# EXCERPTED TEXT
Stock material or miscellaneous articles – Composite – Of metal
Reexamination Certificate
2001-07-24
2003-05-06
Jones, Deborah (Department: 1775)
Stock material or miscellaneous articles
Composite
Of metal
C428S689000, C428S696000, C428S698000, C428S704000, C501S118000, C501S119000, C501S151000, C501S153000
Reexamination Certificate
active
06558806
ABSTRACT:
BACKGROUND OF THE INVENTION
1. Field of the Invention
The present invention relates to a heat-resistant structural body, a halogen-based corrosive gas-resistant material and a halogen-based corrosive gas-resistant structural body.
2. Description of the Related Art
As wirings in the semiconductors and liquid crystal panels become finer, fine workings with dry processings are progressing. With the demand for such fine workings, a halogen-based corrosive gas is used as a film-forming gas or an etching gas for the semiconductors and the like. It is known that aluminum nitride exhibits high corrosion resistance against such a halogen-based corrosion gas. Therefore, members having aluminum nitride on their surfaces have been used in semiconductor-producing apparatuses, liquid crystal panel-producing apparatuses and the like.
When aluminum contacts the air, its surface is oxidized to form a thin oxidized film. Since this oxidized film is an extremely stable passive phase, the surface of aluminum could not be nitrided by a simple nitriding method. Under the circumferences, the following methods have been developed to modify the surface of aluminum and form aluminum nitride thereon.
JP-A-60-211061 discloses a method in which after the inner pressure of the chamber is reduced to a given level, and hydrogen or the like is introduced thereinto, discharging is conducted to heat the surface of a member such as aluminum to a given temperature, further argon gas is introduced and discharging is conducted to activate the surface of the member, and the surface of the aluminum member is ionically nitrided through introducing nitrogen gas. In addition, JP-A-7-166321 discloses a method in which a nitriding aid made of aluminum powder is contacted with the surface of the aluminum, and aluminum nitride is formed on the surface of aluminum through heating in a nitrogen atmosphere.
An aluminum nitride film itself has high heat resistance, high heat-cycling durability and high Vickers hardness. However, in such a technique that forms an aluminum nitride film on an aluminum substrate, the aluminum nitride film tends to peel off from the substrate when heat-cyclings are applied, depending on a difference in thermal expansions between the obtained aluminum nitride film and metallic aluminum or a state of an interface between the substrate and the aluminum nitride film.
SUMMARY OF THE INVENTION
It is an object of the present invention to improve heat-cycling durability of a structural body in which a nitrided material is provided on a substrate containing at least metallic aluminum.
It is another object of the present invention to further improve halogen-based corrosive gas-resistance of a structural body comprising a substrate containing at least metallic aluminum and a nitrided material formed on the substrate.
It is yet another object of the present invention to provide a nitrided material having high resistance against hydrofluoric acid and a halogen-based corrosive gas and high heat-resistance.
The present invention relates to a heat-resistant structural body comprising a substrate containing at least metallic aluminum and a nitrided material formed on the substrate, wherein the nitrided material is composed mainly of an aluminum nitride phase and a metallic aluminum phase.

# SOURCE EXCERPT
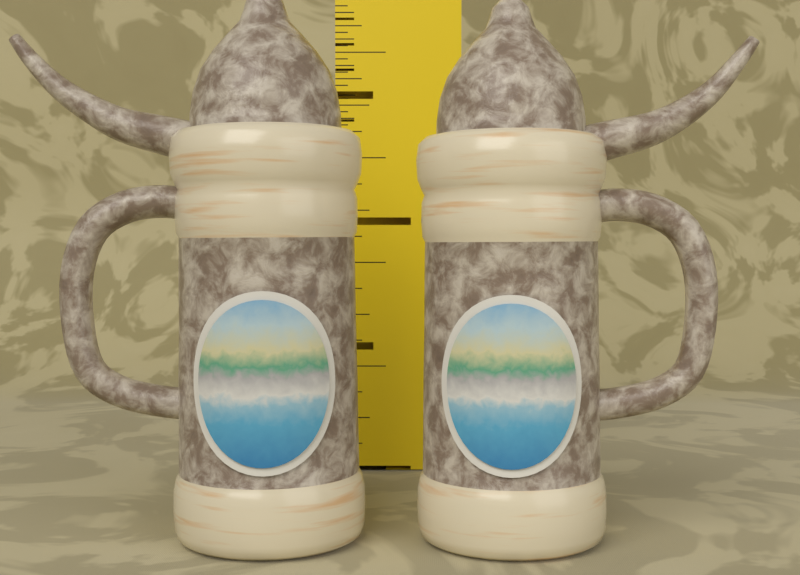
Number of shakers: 2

# DIRECTION 1
In the patent text on aluminum nitride structural bodies, what does JP-A-7-166321 use as the nitriding aid?
# DIRECTION 2
Resume the patent text on aluminum nitride structural bodies, picking up right after its final sentence.

# TASK RESPONSE 1
Aluminum powder.

# TASK RESPONSE 2
The present inventors found that such a lamination structural body had higher heat resistance, especially heat-cycling durability than a structural body where an aluminum nitride film was formed on metallic aluminum. The reason of this is not clear, but it is considered that since the film is the mixed phase of aluminum nitride phase and the metallic aluminum phase, the film has a closer expansion coefficient to aluminum of the substrate than the aluminum nitride film does, so that stress on the interface between the substrate and the nitrided material is relaxed.
In the present invention, the nitrided material may be composed mainly of the aluminum nitride phase and the metallic aluminum phase, and other crystal phase or amorphous phase may exist. However, the total amount of the aluminum nitride phase and the metallic aluminum phase is preferably not less than 80 mol %, and more preferably not less than 90 mol %.
DESCRIPTION OF THE PREFERRED EMBODIMENT
In a preferred embodiment, the nitrided material contains at least one metallic element selected form Group 2A, Group 3A, Group 4A and Group 4B in Periodic Table.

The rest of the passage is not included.